Sidang Sengketa Lahan seluas 1.808 Hektare di PN Muara Teweh Semakin seru, Saksi Tegaskan Hak Kelola Warga di Lahan IUP PT NPR

Barito Utara, Lingkarmerah.My.id – Pengadilan Negeri Muara Teweh kembali menggelar sidang lanjutan perkara perdata Nomor 29/Pdt.G/2025/PN.MTW terkait sengketa lahan seluas 1.808 hektare yang berada di Desa Karendan dan Desa Muara Pari, wilayah IUP PT NPR, Kecamatan Lahei, Kabupaten Barito Utara, Kalimantan Tengah, Senin (23/02/2026).

Sidang dipimpin Ketua Majelis Hakim Sugiannur, S.H., M.H., didampingi Hakim Anggota M. Riduansyah, S.H., dan Khoirul Naja, S.H., dengan agenda mendengarkan keterangan saksi yang dihadirkan pihak penggugat.

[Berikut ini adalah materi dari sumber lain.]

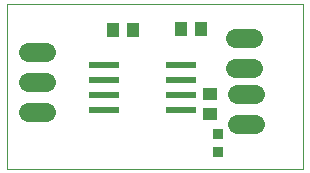
<source format=gts>
G75*
%MOIN*%
%OFA0B0*%
%FSLAX25Y25*%
%IPPOS*%
%LPD*%
%AMOC8*
5,1,8,0,0,1.08239X$1,22.5*
%
%ADD10C,0.00000*%
%ADD11C,0.06400*%
%ADD12R,0.10400X0.02369*%
%ADD13R,0.04337X0.04731*%
%ADD14R,0.04731X0.04337*%
%ADD15R,0.03550X0.03550*%
D10*
X0001000Y0009431D02*
X0001000Y0064550D01*
X0099425Y0064550D01*
X0099425Y0009431D01*
X0001000Y0009431D01*
D11*
X0008000Y0028369D02*
X0014000Y0028369D01*
X0014000Y0038369D02*
X0008000Y0038369D01*
X0008000Y0048369D02*
X0014000Y0048369D01*
X0077016Y0052975D02*
X0083016Y0052975D01*
X0083016Y0042975D02*
X0077016Y0042975D01*
X0077646Y0034471D02*
X0083646Y0034471D01*
X0083646Y0024471D02*
X0077646Y0024471D01*
D12*
X0058721Y0029018D03*
X0058721Y0033979D03*
X0058721Y0038979D03*
X0058721Y0043979D03*
X0033121Y0044018D03*
X0033121Y0039018D03*
X0033121Y0034018D03*
X0033121Y0029018D03*
D13*
X0036118Y0055731D03*
X0042811Y0055731D03*
X0058992Y0056124D03*
X0065685Y0056124D03*
D14*
X0068559Y0034510D03*
X0068559Y0027817D03*
D15*
X0071236Y0021006D03*
X0071236Y0015101D03*
M02*

</source>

Dalam persidangan, penggugat Prianto menghadirkan tiga saksi persambitan atau saksi yang berbatasan langsung dengan objek perkara, yakni Supriano, Satun, dan Jaya. Ketiganya merupakan pemilik lahan yang berbatasan langsung dengan lahan yang diklaim Prianto Cs.

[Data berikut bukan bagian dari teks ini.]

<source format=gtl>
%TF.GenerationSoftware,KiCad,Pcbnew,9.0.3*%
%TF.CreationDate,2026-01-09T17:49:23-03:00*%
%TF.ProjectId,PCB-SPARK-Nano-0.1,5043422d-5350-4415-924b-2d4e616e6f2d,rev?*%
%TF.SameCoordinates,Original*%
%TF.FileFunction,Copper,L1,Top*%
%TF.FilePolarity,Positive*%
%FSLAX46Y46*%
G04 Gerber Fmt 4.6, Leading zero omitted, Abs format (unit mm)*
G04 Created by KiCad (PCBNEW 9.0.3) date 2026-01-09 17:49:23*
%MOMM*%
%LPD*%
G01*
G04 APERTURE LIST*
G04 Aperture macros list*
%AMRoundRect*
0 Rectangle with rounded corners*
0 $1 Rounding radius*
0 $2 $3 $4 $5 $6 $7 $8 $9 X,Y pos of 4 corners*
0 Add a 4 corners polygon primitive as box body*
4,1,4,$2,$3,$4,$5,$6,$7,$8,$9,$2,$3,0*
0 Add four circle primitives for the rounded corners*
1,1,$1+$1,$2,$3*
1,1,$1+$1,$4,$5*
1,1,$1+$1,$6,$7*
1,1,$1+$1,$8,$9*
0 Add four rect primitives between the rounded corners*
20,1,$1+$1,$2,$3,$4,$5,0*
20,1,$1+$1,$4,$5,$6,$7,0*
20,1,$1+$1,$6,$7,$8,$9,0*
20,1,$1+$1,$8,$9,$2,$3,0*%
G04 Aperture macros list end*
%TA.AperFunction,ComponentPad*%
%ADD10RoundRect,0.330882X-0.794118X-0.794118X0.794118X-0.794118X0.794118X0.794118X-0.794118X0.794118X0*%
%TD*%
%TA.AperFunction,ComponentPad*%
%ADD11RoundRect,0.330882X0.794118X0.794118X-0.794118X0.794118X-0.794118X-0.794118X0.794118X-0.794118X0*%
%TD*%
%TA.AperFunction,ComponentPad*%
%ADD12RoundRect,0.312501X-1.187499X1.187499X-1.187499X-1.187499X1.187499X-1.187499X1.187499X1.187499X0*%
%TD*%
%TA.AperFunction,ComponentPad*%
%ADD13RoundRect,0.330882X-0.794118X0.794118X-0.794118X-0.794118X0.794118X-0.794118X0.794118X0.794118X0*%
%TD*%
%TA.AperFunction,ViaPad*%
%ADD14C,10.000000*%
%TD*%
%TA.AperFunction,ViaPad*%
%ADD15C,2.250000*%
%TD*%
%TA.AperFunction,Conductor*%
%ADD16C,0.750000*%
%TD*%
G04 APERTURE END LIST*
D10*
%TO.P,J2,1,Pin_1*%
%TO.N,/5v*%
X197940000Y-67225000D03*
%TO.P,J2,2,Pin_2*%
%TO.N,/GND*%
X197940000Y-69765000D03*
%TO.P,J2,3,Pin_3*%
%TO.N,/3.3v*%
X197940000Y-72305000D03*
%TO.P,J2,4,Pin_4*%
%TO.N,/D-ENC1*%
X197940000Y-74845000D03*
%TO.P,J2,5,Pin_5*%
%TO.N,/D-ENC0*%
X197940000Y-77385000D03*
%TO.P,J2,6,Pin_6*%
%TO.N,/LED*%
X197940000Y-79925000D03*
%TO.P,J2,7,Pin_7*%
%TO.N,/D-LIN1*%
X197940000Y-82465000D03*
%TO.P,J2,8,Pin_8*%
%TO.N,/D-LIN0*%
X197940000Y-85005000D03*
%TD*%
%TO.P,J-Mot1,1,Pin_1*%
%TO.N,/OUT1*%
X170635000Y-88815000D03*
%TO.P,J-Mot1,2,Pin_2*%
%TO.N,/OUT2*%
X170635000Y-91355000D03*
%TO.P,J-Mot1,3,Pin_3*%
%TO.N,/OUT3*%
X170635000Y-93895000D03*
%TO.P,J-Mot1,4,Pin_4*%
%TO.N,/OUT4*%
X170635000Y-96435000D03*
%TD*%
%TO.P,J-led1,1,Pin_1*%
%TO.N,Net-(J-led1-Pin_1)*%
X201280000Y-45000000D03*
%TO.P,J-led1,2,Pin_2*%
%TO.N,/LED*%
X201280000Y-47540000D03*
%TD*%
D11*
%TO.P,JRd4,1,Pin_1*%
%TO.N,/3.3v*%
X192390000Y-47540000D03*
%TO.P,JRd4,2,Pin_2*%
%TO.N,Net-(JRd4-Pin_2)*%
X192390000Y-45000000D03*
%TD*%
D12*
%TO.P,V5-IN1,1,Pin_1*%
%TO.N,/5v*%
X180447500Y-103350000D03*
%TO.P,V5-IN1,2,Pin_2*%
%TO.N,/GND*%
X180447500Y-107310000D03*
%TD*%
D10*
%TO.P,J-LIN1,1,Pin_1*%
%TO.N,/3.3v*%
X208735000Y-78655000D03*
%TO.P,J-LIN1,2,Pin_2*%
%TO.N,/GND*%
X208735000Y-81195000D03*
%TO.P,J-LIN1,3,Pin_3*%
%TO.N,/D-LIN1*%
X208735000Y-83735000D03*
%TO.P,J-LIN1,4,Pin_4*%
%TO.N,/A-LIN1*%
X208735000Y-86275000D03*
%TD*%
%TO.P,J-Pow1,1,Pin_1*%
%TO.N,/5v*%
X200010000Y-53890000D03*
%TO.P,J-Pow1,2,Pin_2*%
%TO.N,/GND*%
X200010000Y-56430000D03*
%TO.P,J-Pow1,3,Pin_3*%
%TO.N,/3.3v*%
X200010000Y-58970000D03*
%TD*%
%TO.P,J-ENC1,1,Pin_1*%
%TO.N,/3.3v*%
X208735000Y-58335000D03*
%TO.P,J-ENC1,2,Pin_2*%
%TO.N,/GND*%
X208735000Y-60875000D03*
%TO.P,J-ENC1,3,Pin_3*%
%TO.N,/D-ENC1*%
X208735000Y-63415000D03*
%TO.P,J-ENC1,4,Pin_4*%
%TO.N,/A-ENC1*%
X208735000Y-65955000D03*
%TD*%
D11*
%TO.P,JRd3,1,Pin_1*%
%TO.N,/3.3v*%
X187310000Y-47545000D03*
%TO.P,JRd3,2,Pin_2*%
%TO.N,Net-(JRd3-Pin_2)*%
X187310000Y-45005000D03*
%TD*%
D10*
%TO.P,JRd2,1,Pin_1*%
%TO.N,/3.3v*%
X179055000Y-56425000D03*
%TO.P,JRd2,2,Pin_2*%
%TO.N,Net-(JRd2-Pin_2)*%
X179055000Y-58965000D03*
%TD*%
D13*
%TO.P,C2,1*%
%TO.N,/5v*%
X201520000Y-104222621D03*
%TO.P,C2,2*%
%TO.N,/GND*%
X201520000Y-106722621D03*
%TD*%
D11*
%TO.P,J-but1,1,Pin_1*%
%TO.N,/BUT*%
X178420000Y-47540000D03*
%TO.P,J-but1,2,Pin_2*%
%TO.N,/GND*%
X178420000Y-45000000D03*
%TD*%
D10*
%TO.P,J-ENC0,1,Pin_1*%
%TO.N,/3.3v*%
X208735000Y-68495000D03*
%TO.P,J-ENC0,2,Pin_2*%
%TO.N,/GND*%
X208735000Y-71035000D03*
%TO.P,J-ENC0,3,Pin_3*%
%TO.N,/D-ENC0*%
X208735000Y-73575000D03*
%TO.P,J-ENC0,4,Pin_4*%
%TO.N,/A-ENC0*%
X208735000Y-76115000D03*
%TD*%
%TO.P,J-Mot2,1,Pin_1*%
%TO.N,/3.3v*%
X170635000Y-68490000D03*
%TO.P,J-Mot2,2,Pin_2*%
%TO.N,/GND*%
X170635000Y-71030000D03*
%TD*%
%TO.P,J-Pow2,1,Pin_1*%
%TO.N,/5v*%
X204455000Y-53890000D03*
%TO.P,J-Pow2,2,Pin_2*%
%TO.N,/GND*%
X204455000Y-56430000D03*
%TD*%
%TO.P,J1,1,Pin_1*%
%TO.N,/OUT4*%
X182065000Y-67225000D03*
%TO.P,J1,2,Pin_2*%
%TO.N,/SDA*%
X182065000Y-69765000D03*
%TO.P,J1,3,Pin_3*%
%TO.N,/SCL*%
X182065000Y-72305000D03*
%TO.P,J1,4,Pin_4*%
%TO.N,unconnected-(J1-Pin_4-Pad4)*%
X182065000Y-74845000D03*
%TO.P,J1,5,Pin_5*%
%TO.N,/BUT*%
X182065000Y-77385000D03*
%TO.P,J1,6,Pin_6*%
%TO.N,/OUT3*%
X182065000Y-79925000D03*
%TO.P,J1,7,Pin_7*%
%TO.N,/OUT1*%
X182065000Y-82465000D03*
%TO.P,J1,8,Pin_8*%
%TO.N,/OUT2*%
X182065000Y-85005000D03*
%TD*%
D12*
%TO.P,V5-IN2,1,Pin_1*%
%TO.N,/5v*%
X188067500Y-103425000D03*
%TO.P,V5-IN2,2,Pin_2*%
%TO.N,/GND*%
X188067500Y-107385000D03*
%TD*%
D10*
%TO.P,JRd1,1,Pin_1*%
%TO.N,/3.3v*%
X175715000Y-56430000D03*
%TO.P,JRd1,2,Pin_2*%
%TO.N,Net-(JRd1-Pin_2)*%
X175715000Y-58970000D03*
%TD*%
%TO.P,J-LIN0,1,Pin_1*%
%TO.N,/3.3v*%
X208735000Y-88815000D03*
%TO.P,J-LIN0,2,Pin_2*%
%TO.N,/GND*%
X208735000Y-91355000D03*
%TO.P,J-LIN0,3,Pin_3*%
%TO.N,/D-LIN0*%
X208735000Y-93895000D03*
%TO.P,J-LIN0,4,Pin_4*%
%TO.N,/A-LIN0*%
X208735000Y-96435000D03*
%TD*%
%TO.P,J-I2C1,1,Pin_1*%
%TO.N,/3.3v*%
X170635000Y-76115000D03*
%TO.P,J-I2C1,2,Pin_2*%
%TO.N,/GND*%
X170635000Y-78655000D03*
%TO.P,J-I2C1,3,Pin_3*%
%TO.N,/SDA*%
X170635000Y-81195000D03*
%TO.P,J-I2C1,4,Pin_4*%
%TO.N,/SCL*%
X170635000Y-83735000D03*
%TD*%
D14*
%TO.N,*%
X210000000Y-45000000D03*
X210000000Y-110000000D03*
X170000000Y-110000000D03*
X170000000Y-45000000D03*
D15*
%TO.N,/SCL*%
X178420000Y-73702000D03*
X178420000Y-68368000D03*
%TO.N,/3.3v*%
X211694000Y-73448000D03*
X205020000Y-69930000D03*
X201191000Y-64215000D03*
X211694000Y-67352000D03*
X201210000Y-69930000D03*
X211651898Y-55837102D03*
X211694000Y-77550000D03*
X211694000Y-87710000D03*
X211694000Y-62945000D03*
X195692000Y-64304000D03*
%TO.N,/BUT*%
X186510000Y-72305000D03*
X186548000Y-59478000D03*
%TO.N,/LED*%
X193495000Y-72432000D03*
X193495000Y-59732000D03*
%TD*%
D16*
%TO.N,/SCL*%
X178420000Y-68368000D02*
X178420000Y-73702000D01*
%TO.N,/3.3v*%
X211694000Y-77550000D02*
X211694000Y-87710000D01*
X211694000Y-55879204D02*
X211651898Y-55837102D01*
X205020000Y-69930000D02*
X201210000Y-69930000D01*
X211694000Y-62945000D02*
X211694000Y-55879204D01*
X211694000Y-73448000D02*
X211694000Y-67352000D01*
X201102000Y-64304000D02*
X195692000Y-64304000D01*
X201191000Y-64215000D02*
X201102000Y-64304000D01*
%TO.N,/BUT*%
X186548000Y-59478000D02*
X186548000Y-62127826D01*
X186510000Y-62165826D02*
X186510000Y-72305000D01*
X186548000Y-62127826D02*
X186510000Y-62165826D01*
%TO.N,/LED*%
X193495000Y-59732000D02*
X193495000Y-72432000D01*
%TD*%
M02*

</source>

Di hadapan majelis hakim, Supriano menegaskan bahwa lahan yang menjadi objek perkara memang berbatasan langsung dengan lahannya dan diakuinya sebagai milik Prianto Cs. Ia menjelaskan bahwa lahan miliknya berasal dari hak ulayat turun-temurun nenek moyangnya.

“Dulu tempat saya berburu dan mencari nafkah di lahan itu. Tahun 2019 saya mulai menggarapnya untuk ladang sampai sekarang,” ujarnya.

Keterangan senada juga disampaikan Satun. Ia menyatakan lahan Prianto benar adanya dan berbatasan langsung dengan lahannya. Bahkan, menurutnya, sebelum digarap oleh PT NPR, lahan tersebut sudah lebih dahulu dijadikan ladang oleh Prianto.

Sementara itu, Jaya yang berbatasan di sisi utara, turut memperkuat kesaksian bahwa Prianto Cs telah lama mengelola lahan tersebut jauh sebelum PT NPR beroperasi.

Kuasa hukum penggugat menyampaikan bahwa kehadiran para saksi bertujuan memperjelas di hadapan majelis hakim bahwa terdapat hak kelola masyarakat di atas lahan yang kini ditambang PT NPR.

“Perusahaan memiliki hak berdasarkan IPPKH, kami juga punya hak berdasarkan SKT. Prinsipnya, penggunaan hak tidak boleh melanggar hak orang lain,” tegasnya.

Ia menambahkan, perusahaan memang berhak mengambil batubara di dalam tanah, namun masyarakat memiliki hak atas tanam tumbuh di atasnya. Oleh karena itu, menurutnya, perusahaan semestinya memberikan kompensasi atas tanaman dan pengelolaan lahan masyarakat yang terdampak.

“Kami berharap majelis hakim dapat menilai bahwa terdapat hak masyarakat yang terabaikan dan patut diberikan kompensasi,” ujarnya.

Di sisi lain, kuasa hukum Tergugat II Desa Karendan dan Tergugat III Desa Muara Pari menyatakan bahwa keterangan tiga saksi tersebut belum mampu membuktikan klaim penguasaan lahan seluas 1.808 hektare oleh penggugat.

Mereka menilai penguasaan tanah seluas itu bertentangan dengan Pasal 1 ayat (2) Perpu Nomor 56 Tahun 1960 tentang batas maksimum penguasaan tanah pertanian, yang membatasi tanah pertanian darat maksimal 15 hektare dan sawah 20 hektare.

Selain itu, pihak tergugat juga menyebut lahan yang diklaim masih berada dalam kawasan hutan yang tidak dapat dibebani hak dan tidak dapat diperjualbelikan. Dalam konteks pertambangan, meskipun perusahaan telah mengantongi Izin Usaha Pertambangan (IUP), aktivitas di kawasan hutan tetap harus didasarkan pada Izin Pinjam Pakai Kawasan Hutan (IPPKH).

Sidang akan kembali dilanjutkan pekan depan dengan agenda pemeriksaan lanjutan guna menguji bukti dan dalil dari kedua belah pihak. Sengketa ini menjadi perhatian publik karena menyangkut hak kelola masyarakat dan aktivitas pertambangan di kawasan hutan. (Rizal).